Quality Control
To perform statistical analysis on the measured or modeled data for the site location, it’s important to make sure the data has has been cleaned and controlled for unrealistic abnormalities.
While the modeled data usually doesn’t need much cleaning due to the hindcast’s extensive validation, the measured data sources from buoys and stations are much more vulnerable to inconsistencies.
All QA procedures are implemented using functions from Pecos, that are exposed through MHKiT.
Pecos reference:
- K.A. Klise and J.S. Stein (2016), Performance Monitoring using Pecos, Technical Report SAND2016-3583, Sandia National Laboratories, Albuquerque, NM.
Quality Control Parameters
The Pecos documentation for the functions used can be found in the pecos.monitoring module.
Corrupt Data
Uses the check_corrupt Pecos function.
Drop values equal to user input from the dataset. Some sources, such as NDBC, have known corrupt values which are removed before presenting the data in the DLC tool.
Range Tests
Uses the check_range Pecos function.
Define the upper and lower bounds of the expected range of data. Helpful if familiar with an area and know that there shouldn’t be Significant Wave Height values > 10 m for example.
Values outside of the range are dropped.
Delta Tests
Uses the check_delta Pecos function.
Checks for stagnant and/or abrupt changes across a rolling window of the time series data. Uses the max and min values to find the delta (max - min) in the window.
The entire window where the calculated delta is outside of the upper or lower bounds is dropped.
The direction argument is None for the Pecos function to catch both if the max occurs before the min or the min before the max in the rolling window.
Outlier
Uses the check_outlier Pecos function.
Remove outliers, calculated across a rolling window, from normalized data. Data is normalized using:
\[\bar{x} = \frac{x-\mu}{\sigma}\]Where:
- \(\mu\) is the mean of the dataset
- \(\sigma\) is the standard deviation of the dataset
Specify outliers via the number of standard deviations away from the mean.

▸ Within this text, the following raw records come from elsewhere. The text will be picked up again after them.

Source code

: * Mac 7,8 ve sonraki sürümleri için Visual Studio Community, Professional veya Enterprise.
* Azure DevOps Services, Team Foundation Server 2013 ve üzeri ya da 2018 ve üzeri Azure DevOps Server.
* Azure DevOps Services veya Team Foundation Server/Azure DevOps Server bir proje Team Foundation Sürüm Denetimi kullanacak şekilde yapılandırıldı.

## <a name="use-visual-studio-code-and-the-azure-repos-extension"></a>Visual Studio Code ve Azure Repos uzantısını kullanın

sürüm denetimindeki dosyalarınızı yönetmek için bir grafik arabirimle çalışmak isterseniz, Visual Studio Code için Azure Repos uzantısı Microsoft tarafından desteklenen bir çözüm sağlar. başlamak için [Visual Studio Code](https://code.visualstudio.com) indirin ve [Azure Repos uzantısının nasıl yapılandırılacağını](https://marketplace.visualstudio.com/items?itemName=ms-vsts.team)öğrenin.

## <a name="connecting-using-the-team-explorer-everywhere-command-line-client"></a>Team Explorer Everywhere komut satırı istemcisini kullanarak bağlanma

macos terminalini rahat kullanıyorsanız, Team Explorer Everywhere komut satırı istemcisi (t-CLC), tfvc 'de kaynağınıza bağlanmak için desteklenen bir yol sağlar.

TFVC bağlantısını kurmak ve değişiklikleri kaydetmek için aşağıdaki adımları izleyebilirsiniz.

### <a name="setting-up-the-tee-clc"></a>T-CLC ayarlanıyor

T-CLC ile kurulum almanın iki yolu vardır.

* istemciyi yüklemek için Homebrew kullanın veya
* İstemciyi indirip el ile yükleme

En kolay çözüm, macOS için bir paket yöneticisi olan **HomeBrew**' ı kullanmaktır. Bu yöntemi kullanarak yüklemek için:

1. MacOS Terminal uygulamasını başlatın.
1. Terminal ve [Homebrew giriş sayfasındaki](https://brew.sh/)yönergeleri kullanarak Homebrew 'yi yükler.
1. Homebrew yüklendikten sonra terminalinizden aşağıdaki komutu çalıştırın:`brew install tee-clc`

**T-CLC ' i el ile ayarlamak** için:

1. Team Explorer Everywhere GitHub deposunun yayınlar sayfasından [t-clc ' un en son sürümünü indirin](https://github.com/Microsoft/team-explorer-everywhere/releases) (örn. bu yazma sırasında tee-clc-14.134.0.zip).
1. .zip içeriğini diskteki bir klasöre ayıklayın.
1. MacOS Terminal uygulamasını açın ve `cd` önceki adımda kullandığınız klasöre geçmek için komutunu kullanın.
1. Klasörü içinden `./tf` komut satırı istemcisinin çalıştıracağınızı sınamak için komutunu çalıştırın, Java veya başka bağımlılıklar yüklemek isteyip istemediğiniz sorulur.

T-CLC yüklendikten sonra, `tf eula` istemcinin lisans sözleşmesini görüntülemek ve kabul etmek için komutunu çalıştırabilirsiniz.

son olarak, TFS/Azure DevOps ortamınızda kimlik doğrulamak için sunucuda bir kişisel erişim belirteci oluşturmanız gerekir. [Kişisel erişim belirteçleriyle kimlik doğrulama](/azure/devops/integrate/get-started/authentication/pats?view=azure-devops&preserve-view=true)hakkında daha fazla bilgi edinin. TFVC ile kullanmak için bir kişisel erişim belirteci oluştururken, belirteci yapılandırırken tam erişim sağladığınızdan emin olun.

The tool only accepts the upper bound parameter, and passes absolute_value=True to the check_outlier function. This allows for using the same variance +/- from the mean in the rolling window.
Results
Other than the two listed below, the results simply show the number of points dropped and why (above/ below a bound) per test.
Timestamp
Timestamp checks are rooted in the check_timestamp function from Pecos. With the following high-level flow:
- Extract dominant temporal resolution in the time series data (measured data sources often aren’t entirely evenly spaced)
- Use the dominant temporal resolution and
check_timestampto locate the gaps in the data - Use dominant temporal resolution to calculate the percent of the data set that is missing
- Report largest gaps found in the dataset from the results of
check_timestamp
Giving results:
- Period of record - cleaning can potentially remove significant portions of the data. Make sure the cleaning process didn’t reduce the years covered too much.
- Gaps in data - top 5 (if existing) largest gaps in the data. Look at the number of days missing, combined with the start and end dates to see if the data set is potentially missing mostly winter months. The data could be a bad representation of the extreme wave conditions if winter is often missing.
- Temporal Resolution - observed spacing between measurements. The most frequently observed temporal resolution is used in statistic calculations.
Water Depth
When water depth data is available from the data source, its displayed.
Some hindcast sources have 0 m, or negative water depth. The hindcast points need to estimate the coast line, and therefore sometimes the grid of hindcast points end up outside of the water line.